Everything comes from everything and nothing escapes commonality. I am building a house already built, you are bearing a child already born. Everything comes from everything: a single cell out of another single cell; the cherry tree blossoms from the boughs; the hunter's aim from his arm; the rivers from tributaries from streams from falls from springs from wells; the Christ thorns out of the honey locust; a word from an ancient word, this book from many books; the tiny black bears out of their durable mothers tumbling from dark lairs; eightieth-generation wild crab abloom again and again and again; your hand out of your father's; firstborn out of firstborn out of firstborn out of; the weeping willows and the heart leaf, the Carolina, the silky, the upland, the sandbar willows; every tart berry; our work, which disappears; our mothers' whispers, which disappear; every Thoroughbred; every violet; every kindling twig, bone out of bone; also the heat light-borne, the pollen airborne, the rabbits soft and crickets all angles and the glossy snakes from their slithering, inexhaustible mothers, freshly terrible. When you die, you will contribute your bones like alms. More and more is the only law.

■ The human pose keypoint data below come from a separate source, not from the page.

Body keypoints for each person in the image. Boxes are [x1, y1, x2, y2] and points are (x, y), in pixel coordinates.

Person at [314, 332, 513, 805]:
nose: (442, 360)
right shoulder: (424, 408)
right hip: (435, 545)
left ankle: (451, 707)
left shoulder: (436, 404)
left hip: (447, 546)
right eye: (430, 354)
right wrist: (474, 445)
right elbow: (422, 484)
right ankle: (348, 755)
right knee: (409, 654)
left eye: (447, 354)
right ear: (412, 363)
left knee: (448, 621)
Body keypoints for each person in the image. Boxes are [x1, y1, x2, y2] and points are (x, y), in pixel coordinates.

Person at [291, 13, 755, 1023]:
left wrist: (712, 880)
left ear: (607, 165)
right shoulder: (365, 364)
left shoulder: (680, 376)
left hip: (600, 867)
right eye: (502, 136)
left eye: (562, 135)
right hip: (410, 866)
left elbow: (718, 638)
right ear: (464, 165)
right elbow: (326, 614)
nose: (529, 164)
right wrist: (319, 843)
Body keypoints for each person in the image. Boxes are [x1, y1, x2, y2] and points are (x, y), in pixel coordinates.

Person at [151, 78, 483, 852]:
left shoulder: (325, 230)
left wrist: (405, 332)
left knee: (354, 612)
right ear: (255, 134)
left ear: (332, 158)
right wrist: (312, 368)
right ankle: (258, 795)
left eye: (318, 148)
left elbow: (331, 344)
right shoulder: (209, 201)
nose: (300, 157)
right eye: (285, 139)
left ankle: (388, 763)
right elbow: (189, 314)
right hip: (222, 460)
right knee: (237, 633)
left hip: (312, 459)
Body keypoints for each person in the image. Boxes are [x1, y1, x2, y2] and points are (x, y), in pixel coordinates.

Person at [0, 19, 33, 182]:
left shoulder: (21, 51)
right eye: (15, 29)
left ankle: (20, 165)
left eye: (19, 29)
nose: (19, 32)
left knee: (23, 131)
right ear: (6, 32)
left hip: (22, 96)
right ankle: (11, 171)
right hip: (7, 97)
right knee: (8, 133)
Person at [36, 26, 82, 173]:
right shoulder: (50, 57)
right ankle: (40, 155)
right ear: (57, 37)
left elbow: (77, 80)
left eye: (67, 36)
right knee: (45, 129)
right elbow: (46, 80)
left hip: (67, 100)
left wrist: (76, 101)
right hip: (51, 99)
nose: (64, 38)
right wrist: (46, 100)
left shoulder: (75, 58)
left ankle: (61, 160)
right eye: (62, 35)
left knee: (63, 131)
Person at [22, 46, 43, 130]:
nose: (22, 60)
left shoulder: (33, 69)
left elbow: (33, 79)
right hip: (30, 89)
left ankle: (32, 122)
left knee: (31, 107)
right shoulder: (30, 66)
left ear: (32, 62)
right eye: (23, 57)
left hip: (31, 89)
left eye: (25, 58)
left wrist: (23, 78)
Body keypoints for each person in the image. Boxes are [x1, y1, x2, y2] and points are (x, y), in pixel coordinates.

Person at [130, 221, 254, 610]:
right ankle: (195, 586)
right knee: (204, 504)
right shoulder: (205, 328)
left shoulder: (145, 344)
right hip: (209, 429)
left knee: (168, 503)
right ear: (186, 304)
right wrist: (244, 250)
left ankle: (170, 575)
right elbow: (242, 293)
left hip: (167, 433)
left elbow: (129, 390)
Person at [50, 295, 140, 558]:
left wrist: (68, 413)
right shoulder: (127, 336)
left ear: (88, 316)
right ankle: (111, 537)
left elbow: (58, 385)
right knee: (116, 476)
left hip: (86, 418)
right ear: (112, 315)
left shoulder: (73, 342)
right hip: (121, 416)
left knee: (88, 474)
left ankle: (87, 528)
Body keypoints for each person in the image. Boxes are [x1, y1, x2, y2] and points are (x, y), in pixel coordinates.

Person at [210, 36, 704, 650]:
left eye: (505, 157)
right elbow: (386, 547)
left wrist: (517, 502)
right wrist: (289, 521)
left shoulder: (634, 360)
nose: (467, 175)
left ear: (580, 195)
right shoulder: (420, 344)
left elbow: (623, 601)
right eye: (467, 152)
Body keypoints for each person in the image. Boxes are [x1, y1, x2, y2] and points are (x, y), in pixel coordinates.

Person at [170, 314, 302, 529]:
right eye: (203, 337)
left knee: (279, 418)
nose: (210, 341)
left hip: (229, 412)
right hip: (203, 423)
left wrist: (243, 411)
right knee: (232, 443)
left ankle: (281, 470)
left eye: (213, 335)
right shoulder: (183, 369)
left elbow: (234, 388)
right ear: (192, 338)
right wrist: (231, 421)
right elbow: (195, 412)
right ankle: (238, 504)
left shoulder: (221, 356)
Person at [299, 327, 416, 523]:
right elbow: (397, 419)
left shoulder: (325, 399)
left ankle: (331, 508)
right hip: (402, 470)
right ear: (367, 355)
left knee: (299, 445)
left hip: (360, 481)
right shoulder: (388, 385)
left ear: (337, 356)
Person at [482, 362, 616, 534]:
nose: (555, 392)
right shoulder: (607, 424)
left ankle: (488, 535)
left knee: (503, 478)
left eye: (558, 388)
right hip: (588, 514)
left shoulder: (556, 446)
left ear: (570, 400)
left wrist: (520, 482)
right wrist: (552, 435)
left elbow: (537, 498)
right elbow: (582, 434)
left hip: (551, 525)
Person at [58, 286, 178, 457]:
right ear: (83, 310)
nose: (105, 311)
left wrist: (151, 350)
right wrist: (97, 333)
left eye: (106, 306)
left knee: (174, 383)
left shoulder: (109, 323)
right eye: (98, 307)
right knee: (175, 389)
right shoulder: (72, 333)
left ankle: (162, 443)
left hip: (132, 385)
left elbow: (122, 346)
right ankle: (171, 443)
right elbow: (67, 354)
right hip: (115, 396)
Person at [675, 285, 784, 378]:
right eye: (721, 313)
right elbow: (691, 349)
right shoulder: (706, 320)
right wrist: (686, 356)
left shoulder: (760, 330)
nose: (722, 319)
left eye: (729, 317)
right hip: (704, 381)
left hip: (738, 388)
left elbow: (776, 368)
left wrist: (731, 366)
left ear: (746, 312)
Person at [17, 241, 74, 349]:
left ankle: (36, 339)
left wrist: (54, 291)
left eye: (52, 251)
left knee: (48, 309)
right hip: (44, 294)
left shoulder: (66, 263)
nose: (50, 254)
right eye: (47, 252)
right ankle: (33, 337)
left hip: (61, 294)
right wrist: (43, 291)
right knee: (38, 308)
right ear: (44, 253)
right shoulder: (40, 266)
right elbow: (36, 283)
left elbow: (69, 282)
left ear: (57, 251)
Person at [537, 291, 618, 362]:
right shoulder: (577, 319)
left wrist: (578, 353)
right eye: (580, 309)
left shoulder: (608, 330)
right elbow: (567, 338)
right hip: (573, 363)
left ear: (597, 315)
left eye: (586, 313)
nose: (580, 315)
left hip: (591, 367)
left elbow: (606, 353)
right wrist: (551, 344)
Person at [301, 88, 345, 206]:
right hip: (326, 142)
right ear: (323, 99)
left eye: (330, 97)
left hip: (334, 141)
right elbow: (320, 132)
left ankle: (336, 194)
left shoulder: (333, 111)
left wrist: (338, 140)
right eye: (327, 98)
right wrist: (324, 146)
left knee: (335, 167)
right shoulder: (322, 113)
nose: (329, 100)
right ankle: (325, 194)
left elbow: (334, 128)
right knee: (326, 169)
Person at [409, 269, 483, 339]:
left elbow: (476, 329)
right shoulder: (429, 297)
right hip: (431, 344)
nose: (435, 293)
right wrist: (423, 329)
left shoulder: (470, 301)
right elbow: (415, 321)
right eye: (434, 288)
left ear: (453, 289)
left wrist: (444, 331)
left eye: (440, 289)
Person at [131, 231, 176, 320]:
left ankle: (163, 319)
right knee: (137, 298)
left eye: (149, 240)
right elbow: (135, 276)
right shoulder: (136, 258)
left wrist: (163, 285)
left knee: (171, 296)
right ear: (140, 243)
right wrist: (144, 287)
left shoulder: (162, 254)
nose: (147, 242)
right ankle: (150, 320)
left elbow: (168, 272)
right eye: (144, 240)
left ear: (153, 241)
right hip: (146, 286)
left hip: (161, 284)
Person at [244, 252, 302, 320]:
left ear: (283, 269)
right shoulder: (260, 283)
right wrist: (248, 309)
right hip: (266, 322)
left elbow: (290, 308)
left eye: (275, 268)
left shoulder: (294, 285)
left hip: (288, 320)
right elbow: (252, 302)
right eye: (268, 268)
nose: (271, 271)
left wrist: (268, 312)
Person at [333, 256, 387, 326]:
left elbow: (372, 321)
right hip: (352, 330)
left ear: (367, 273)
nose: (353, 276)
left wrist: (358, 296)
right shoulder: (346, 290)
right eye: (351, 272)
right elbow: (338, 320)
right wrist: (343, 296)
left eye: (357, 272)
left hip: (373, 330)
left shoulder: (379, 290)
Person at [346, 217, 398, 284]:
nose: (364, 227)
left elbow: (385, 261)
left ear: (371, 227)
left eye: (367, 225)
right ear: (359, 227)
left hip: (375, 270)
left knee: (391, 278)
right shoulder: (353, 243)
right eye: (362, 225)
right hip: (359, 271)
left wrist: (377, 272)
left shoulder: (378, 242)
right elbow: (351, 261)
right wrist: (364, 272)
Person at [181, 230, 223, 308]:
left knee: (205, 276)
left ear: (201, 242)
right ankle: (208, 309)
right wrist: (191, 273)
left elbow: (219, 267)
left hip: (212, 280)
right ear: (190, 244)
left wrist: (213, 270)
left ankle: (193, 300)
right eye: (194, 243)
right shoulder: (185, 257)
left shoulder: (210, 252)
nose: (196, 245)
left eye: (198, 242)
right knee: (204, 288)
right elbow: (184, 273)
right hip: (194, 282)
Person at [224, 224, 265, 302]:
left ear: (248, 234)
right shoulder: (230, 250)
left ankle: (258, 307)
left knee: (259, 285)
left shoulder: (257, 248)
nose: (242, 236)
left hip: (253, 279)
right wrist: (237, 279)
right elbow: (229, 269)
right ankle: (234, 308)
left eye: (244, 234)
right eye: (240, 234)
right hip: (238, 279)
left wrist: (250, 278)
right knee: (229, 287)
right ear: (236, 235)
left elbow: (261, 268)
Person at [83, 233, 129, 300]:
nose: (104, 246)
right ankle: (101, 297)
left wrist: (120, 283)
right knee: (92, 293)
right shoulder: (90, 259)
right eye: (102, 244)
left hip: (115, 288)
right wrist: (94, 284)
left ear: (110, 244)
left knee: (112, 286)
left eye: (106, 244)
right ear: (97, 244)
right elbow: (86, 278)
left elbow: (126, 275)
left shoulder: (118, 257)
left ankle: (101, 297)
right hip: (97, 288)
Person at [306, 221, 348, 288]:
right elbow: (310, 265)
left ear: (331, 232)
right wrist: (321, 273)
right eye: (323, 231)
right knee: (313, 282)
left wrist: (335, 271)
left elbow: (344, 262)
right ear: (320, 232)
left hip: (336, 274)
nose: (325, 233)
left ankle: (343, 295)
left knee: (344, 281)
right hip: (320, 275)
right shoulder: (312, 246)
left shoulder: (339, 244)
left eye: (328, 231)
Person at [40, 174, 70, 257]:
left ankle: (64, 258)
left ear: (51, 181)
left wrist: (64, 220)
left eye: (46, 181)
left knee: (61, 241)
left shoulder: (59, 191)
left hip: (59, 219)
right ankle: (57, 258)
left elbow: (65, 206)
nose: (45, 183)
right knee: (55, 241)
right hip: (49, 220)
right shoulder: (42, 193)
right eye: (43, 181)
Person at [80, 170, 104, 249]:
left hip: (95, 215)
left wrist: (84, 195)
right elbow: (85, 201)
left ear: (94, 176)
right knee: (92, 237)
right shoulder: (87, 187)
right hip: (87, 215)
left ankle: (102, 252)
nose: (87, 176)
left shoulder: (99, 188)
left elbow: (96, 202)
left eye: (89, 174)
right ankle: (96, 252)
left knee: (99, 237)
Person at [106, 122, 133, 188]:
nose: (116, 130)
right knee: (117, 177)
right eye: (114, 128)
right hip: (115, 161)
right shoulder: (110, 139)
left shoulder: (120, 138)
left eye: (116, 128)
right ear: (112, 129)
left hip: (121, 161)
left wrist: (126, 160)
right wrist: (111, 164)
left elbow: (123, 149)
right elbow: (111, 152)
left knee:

Or is all this too purple, too florid? Is more too much—the world and the words? Do you prefer your tales lean, muscular, and dry, leached of excess and honed to a single, digestible point? Have I exceeded the bounds of the form, committed a literary sin? I say there's no such thing—any striving is calcined ash before the heat of the ever-expanding world, its interminability and brightness, which is neither yours nor mine. There aren't too many words; there aren't enough words; ten thousand books, all the world's dictionaries and there would never be enough; we're infants before the Ohio coursing its ancient way, the icy display of aurora borealis and the redundancies of the night sky, the flakes of snow common and heartbreaking; before the steady rocking of a man and a woman, the earthworm's curling, the leopard killing the mongoose killing the rat over the ant in its workmanlike machinations, the anonymous womb that knit the anonymous, the endless configurations of cloud, before the heron, the tern, the sparrow, and the wily peacock too, the peacock turning and splaying his designs, each particular shimmering feather a universe invested with its own black sun, demanding, Look before you die, Look—Don't turn away for fear you'll go blind; the dark comes down soon enough. Until then, burn!